Do you have a use case where you have std.global_memrefs but basic tensor-level constant folding has not already happened? Typically, I expect that tensor_load(std.get_global_memref) will mainly exist as an intermediate state of bufferization -- presumably, if the user is bufferizing their program, they are already happy with the canonicalizations that have happened at the tensor level.
Thoughts?
How this interacts with bufferization is a good point. I am a bit apprehensive however on what the story is w.r.t optimizing the intermixed tensor/memref world. Can you elaborate your thoughts on that? If we are to make a very concerted decision not to perform these optimizations, it seems only right that we document somewhere our opinions on the topic such that in the future we have a reference for what our policy is. This type of optimization seems "obvious" to many newcomers(including myself to some extent as I haven't followed the bufferization work that closely).
Yes, to me this is one of those obvious optimizations that can/should happen. But I see Sean's point about it undoing bufferization. May be this can be a separate optimization pass rather than a canonicalization? THB, this just seemed something natural to implement and I don't have an immediate use case in mind.
mlir/lib/Dialect/StandardOps/IR/Ops.cpp | ||
---|---|---|
4031 | I thought folders are now allowed to create new IR, and canonicalizers are. This one is creating new IR (ConstantOp). |
mlir/lib/Dialect/StandardOps/IR/Ops.cpp | ||
---|---|---|
4031 | A fold method may return either: This would use the second, i.e. fold also supports constant folding. You wouldn't create the new IR yourself, you would rely on the folder to do that for you. |
I don't quite get the point about the canonicalization hindering bufferization, can you craft a small example Sean?
Type conversion in general involves rewrites like
source_op(x) -> source_materialization(target_op(target_materialization(x))
(where the infra usually inserts the materializations). If we have patterns like
source_materialization(target_op(target_materialization(x)) -> source_op(x)
then that pattern is liable to undo a type conversion. In the case of this patch, source_op/target_op have zero operands, so we don't see target_materialization i.e. tensor_to_memref in the pattern. But it's clearer if we consider other ops, like canonicalizing tensor_load(memref_cast(tensor_to_memref(x)) -> tensor_cast(x). It's just too open-ended and seems unproductive.
I would say that the general rule is "avoid write patterns involving materialization ops". One exception that can be useful is something like source_materalization(target_materialization(x)) -> x which can help reduce intermediate IR volume.

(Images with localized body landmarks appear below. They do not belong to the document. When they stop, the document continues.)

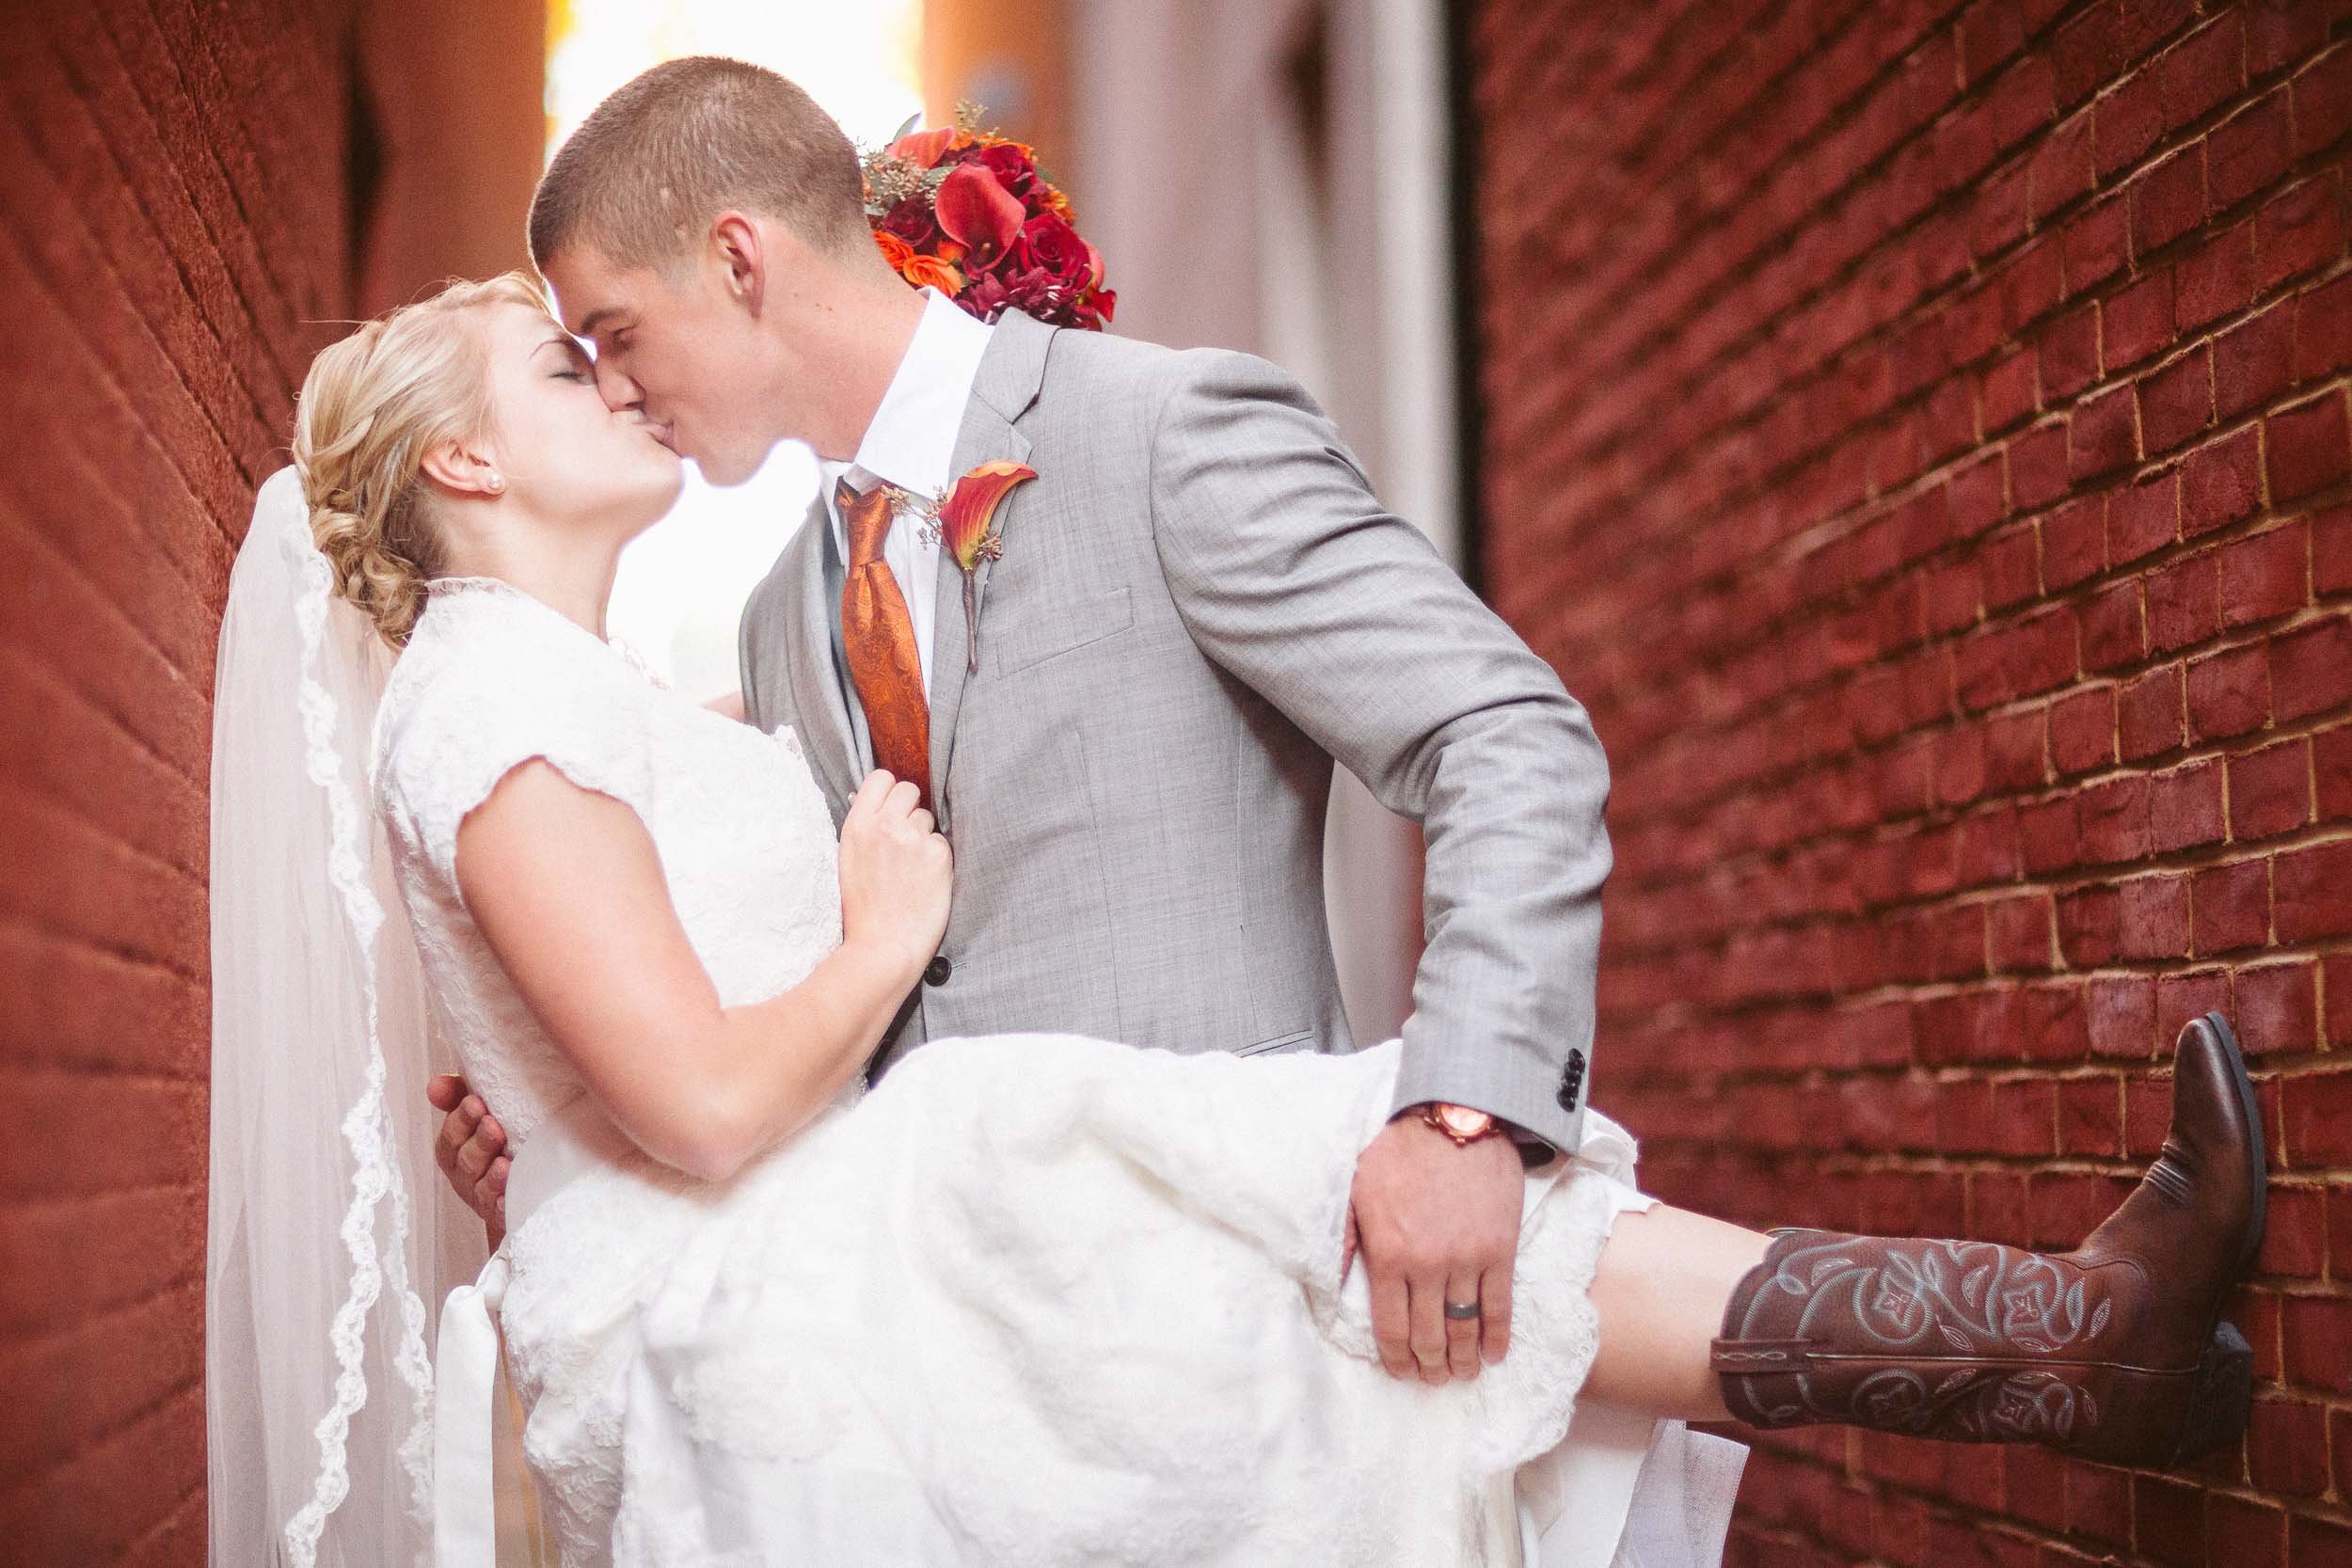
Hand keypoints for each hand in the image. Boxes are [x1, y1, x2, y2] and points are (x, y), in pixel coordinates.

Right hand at [428, 1074, 508, 1247]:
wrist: (528, 1182)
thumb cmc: (497, 1139)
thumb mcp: (478, 1113)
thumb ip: (457, 1095)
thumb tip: (435, 1085)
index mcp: (456, 1151)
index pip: (451, 1136)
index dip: (461, 1120)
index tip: (476, 1102)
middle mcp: (465, 1176)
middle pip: (466, 1161)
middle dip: (479, 1142)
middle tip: (493, 1125)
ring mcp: (483, 1197)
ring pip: (481, 1188)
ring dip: (491, 1175)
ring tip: (504, 1162)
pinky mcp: (503, 1216)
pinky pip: (499, 1213)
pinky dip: (501, 1206)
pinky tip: (507, 1199)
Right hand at [836, 770, 952, 980]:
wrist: (883, 947)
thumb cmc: (863, 909)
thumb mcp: (848, 859)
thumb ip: (864, 827)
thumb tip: (879, 802)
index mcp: (857, 824)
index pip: (881, 778)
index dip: (890, 791)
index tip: (892, 808)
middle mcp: (885, 825)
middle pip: (909, 790)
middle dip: (910, 809)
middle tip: (905, 840)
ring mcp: (913, 838)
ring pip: (928, 816)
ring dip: (924, 836)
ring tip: (911, 868)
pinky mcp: (938, 854)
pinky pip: (942, 842)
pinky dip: (937, 858)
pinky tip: (925, 880)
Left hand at [1343, 1110, 1523, 1383]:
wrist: (1453, 1115)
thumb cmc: (1398, 1150)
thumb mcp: (1356, 1192)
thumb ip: (1348, 1241)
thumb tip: (1333, 1282)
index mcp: (1388, 1256)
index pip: (1391, 1328)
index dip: (1398, 1359)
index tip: (1402, 1372)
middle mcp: (1427, 1267)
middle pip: (1430, 1337)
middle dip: (1430, 1366)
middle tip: (1433, 1379)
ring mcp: (1467, 1260)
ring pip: (1464, 1328)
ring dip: (1463, 1359)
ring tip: (1461, 1373)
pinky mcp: (1500, 1249)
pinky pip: (1500, 1305)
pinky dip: (1497, 1335)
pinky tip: (1494, 1354)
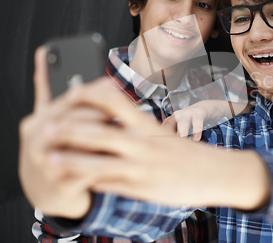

Also, if looked at from the perspective of a type conversion that can plausibly go both directions, such as !perl.string -> !python.string and !python.string -> !perl.string, then it's clear that neither direction is "canonical". Arguably that's the case for one-way conversions too: neither direction is "canonical", one is just a higher level of abstraction that is lowered to a different level of abstraction.
We would expand constant() -> tensor_load(get_global_memref()) as part of bufferization, but if we happen to canonicalize before finalizing the bufferization, then we would fold it back to constant() and have to re-run bufferization for constant.
Generally, I haven't yet found a reason to need to run canonicalizations during the partially-bufferized state, but this just seems like a gotcha. Also, if you look at my previous post in reply to River, there's a slippery slope here. Do we convert memref_cast back to tensor_cast? Do we convert std.load back to extract_element? ... it seems like very bufferization pattern admits an inverse de-bufferization pattern that, when looked at in isolation, seems like an "optimization", but is just undoing a deliberate lowering.
mlir/lib/Dialect/StandardOps/IR/Ops.cpp | ||
---|---|---|
4031 | Thanks. Will update (once the discussion settles). |
I have started https://reviews.llvm.org/D90768 for the NoSideEffects and one more change. For this one, if there are concerns and the fact that we don't have an immediate use case, we can leave this out for now and revisit when we actually need this. Does that sound ok?
Abandoning for now. This should be simple to implement when the need arises (as a folder or a separate pass).
If this wasn't a symbol lookup, I'd say that this could just be a fold.